İngilizce konuşulan ülkelerde de sürekli olarak Goethe ile ilgili yeni araştırma projeleri gerçekleştiriliyor. Benim favorilerimden biri, kullandığı kelimeler hakkında bilgi vererek Goethe’nin düşünme biçimini açıklamayı amaçlayan bu sözlük: https://goethe-lexicon.pitt.edu/GL . Cambridge’de öğrencilerimiz ilk öğrenim yılında Faust’u okurlar. 1774'te Faust'un ilk taslağını yazdığında Goethe'nin henüz 25 yaşında olduğu, bu öğrencilerden yaşça çok da büyük olmadığı gerçeğini düşündüğümde hep şaşırırım.

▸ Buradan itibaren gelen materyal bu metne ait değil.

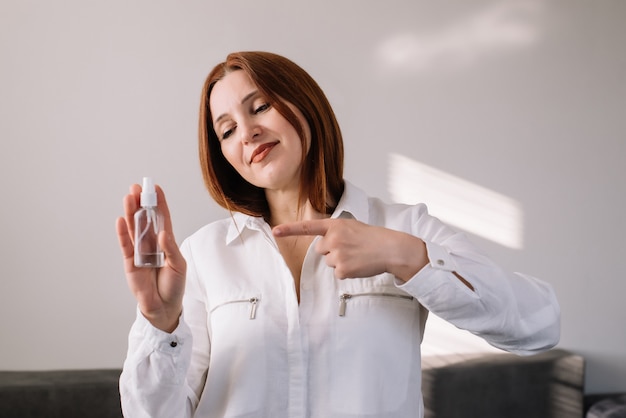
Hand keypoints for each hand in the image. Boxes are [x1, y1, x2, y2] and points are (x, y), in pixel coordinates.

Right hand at [116, 184, 185, 332]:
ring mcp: (140, 252)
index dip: (159, 203)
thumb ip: (170, 249)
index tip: (156, 188)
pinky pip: (126, 245)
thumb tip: (163, 234)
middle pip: (145, 219)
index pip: (162, 219)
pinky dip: (123, 233)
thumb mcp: (179, 266)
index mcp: (166, 243)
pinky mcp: (130, 262)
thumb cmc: (174, 286)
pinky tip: (121, 219)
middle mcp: (151, 244)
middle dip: (141, 203)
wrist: (164, 308)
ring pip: (134, 228)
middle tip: (137, 187)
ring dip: (131, 213)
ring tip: (128, 197)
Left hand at [273, 218, 426, 280]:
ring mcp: (337, 254)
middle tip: (351, 248)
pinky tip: (359, 265)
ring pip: (330, 262)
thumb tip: (323, 246)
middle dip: (332, 250)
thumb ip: (335, 232)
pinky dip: (348, 272)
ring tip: (358, 255)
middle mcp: (333, 238)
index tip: (275, 231)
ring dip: (341, 261)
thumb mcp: (352, 227)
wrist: (390, 248)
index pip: (308, 227)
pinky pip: (338, 273)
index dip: (290, 229)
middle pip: (321, 250)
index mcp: (335, 225)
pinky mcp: (342, 269)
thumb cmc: (372, 237)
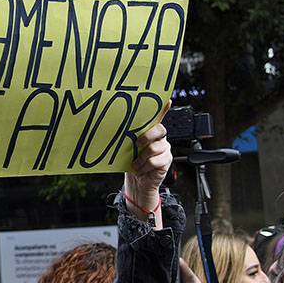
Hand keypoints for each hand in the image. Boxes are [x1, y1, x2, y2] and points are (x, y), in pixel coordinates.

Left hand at [123, 102, 171, 225]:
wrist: (138, 182)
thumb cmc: (132, 162)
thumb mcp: (128, 148)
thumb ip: (130, 138)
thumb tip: (116, 128)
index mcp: (151, 132)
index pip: (160, 117)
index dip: (164, 109)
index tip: (167, 101)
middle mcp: (161, 138)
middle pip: (160, 130)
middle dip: (147, 136)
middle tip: (137, 145)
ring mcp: (165, 149)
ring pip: (155, 148)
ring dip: (141, 158)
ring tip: (136, 164)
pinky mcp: (167, 161)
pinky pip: (155, 161)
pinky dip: (145, 166)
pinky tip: (141, 169)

Goethe’nin 1832 yılındaki ölümünün ardından akademisyenler kuşaklar boyunca onun eserleri üzerine kafa yordular. Hala araştırılacak bir şeyler var mı?

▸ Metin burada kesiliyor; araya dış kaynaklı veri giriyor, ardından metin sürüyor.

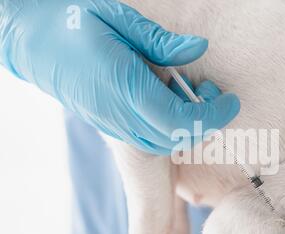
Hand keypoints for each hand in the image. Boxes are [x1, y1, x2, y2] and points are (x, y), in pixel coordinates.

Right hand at [0, 0, 239, 154]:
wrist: (33, 43)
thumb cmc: (72, 22)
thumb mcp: (118, 17)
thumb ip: (160, 41)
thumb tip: (199, 48)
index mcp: (122, 85)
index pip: (178, 120)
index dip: (211, 116)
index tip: (230, 101)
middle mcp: (118, 114)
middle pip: (175, 138)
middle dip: (206, 123)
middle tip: (216, 94)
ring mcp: (113, 124)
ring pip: (163, 144)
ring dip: (189, 127)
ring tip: (195, 95)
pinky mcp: (111, 126)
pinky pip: (149, 140)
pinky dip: (171, 129)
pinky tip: (172, 101)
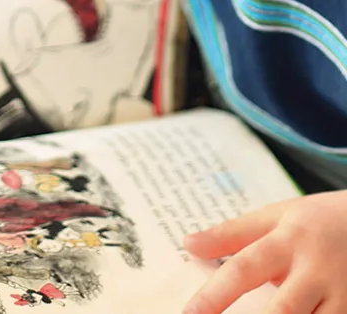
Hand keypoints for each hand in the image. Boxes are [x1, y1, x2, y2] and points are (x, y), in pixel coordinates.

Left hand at [183, 191, 346, 313]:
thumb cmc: (315, 222)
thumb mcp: (276, 217)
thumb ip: (232, 233)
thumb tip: (188, 245)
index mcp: (288, 240)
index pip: (245, 268)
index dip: (215, 295)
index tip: (189, 313)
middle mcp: (316, 270)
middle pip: (282, 311)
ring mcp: (341, 296)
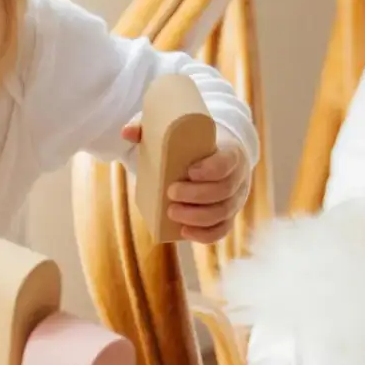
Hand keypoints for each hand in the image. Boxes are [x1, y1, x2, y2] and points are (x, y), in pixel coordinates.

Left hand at [122, 119, 251, 244]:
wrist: (215, 157)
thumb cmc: (193, 144)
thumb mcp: (177, 132)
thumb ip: (152, 130)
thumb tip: (126, 132)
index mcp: (231, 152)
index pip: (229, 162)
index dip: (212, 169)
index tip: (190, 171)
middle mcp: (238, 178)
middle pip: (224, 191)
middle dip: (197, 195)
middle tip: (171, 193)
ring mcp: (234, 200)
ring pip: (223, 213)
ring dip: (197, 217)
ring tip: (171, 213)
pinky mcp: (227, 217)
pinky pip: (221, 230)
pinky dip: (204, 234)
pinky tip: (184, 232)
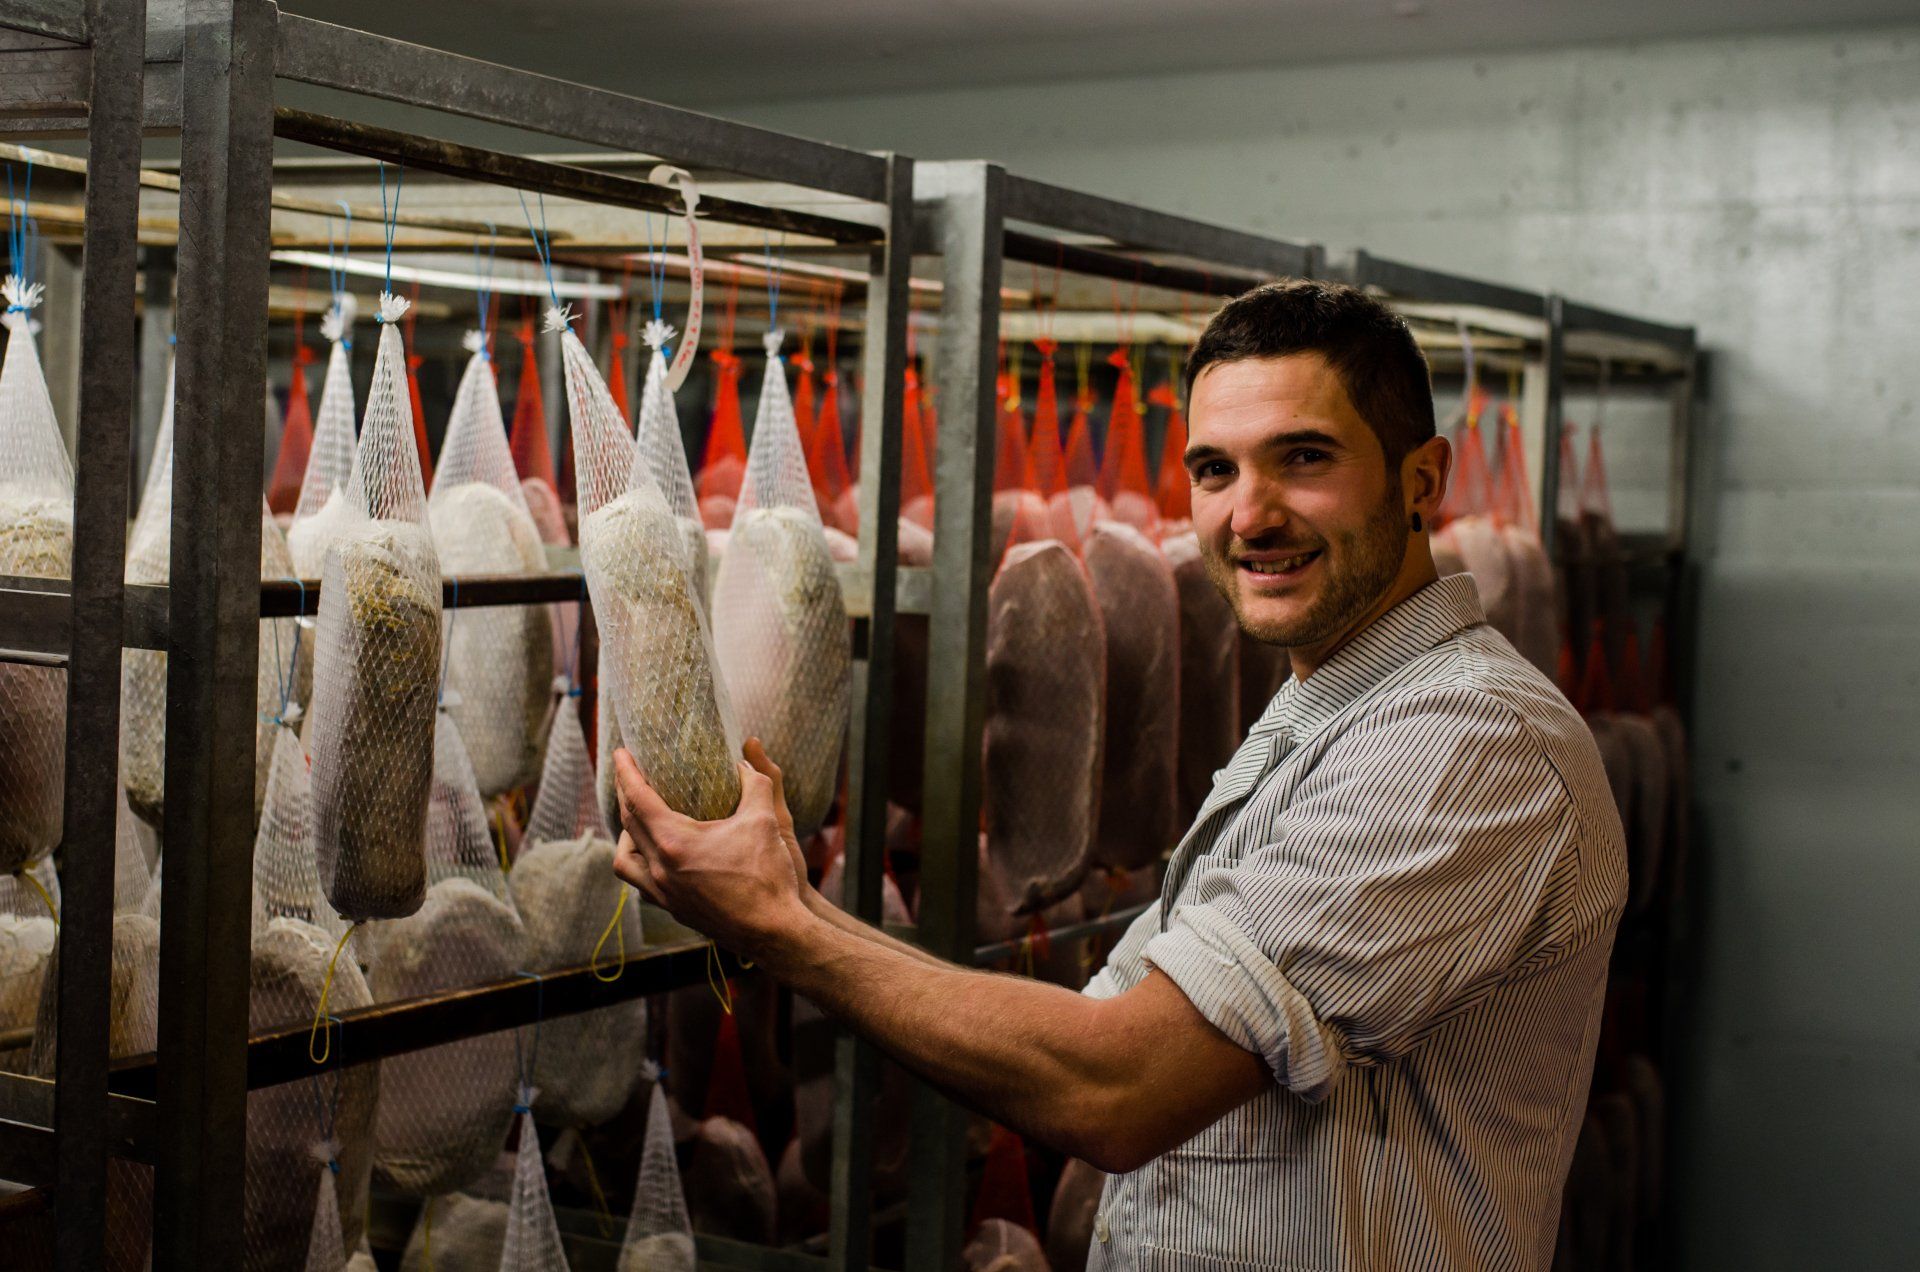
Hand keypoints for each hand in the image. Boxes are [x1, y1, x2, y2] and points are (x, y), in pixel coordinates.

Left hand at [610, 743, 811, 953]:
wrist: (774, 931)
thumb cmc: (768, 875)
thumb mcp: (765, 819)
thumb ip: (755, 782)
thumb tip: (744, 763)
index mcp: (674, 842)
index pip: (638, 798)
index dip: (626, 771)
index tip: (620, 752)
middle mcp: (660, 869)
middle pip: (627, 824)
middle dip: (624, 795)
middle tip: (628, 776)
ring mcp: (664, 893)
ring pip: (625, 860)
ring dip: (625, 835)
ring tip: (639, 820)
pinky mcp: (674, 909)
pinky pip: (641, 883)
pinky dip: (641, 863)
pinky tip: (657, 857)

Evet, tabii ki! Her okuyucu her bir mısrada farklı şeyler deneyimler ve Goethe’nin eserleri o kadar zekice yazılmıştır ki, sürekli kendilerini yenilemeye devam ederler. Goethe’nin hayal gücüne dönecek olursak; Eserlerinde o kadar fazla senaryo yarattı ve edebiyatın yanında bilim ve sanatta da o kadar çok farklı alanda faaliyet gösterdi ki, onu yorumlamayı asla bitiremeyiz. Her kuşak, farklı kaygıları ve düşünce tarzlarını beraberinde getirecek ve Goethe’nin eserleri daima bu zorluğun üstesinden gelebilecek.
Kişisel bir soru: Goethe’nin şiirlerinden en sevdiğiniz alıntıyı bizimle paylaşır mısınız?

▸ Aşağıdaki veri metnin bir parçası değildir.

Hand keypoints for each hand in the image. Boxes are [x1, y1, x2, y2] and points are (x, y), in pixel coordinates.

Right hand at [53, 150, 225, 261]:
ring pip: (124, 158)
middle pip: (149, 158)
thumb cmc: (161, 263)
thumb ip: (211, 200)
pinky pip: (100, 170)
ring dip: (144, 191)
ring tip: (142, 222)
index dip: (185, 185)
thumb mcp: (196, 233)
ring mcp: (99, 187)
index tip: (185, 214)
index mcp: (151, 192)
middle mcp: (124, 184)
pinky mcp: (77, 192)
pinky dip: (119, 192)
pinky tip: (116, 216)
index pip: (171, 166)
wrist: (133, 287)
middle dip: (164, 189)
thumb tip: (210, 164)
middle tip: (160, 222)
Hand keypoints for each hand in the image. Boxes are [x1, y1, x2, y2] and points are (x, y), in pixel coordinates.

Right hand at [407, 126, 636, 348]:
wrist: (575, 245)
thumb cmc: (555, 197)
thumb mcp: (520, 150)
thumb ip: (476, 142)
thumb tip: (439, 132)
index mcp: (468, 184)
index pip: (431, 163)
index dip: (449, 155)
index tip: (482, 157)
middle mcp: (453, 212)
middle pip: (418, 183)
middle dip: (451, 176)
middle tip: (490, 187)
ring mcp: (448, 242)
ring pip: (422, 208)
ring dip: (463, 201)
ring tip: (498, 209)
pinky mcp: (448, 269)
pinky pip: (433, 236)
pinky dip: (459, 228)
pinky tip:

İki tane söyleyebilir miyim? En sevdiğim şiirlerinden biri, bu güzel mısralara sahip olan “Vasiyet” şiiri:
“Neşe içinde bağlı kal varoluşa – Mutlulukla bağlı kal ona.”
“Hermann’la Dorothea” eserindeki bir an beni her zaman etkiler. Savaş dönemlerinde büyük bir cesaret göstermiş olan Dorothea, aşık olduğu ve kaybettiğine inandığı adamın babasına karşı çıkar:
“Beni hemen böyle bir alaycılıkla karşılamak asil bir davranış mı,
Ayağım henüz kapının eşiğine gelmeden beni böylesine geri çevirmek?”
Dr. Charlotte Lee, Cambridge Üniversitesi’nde Germanistik Bölümü’nün başkanlığını yapıyor.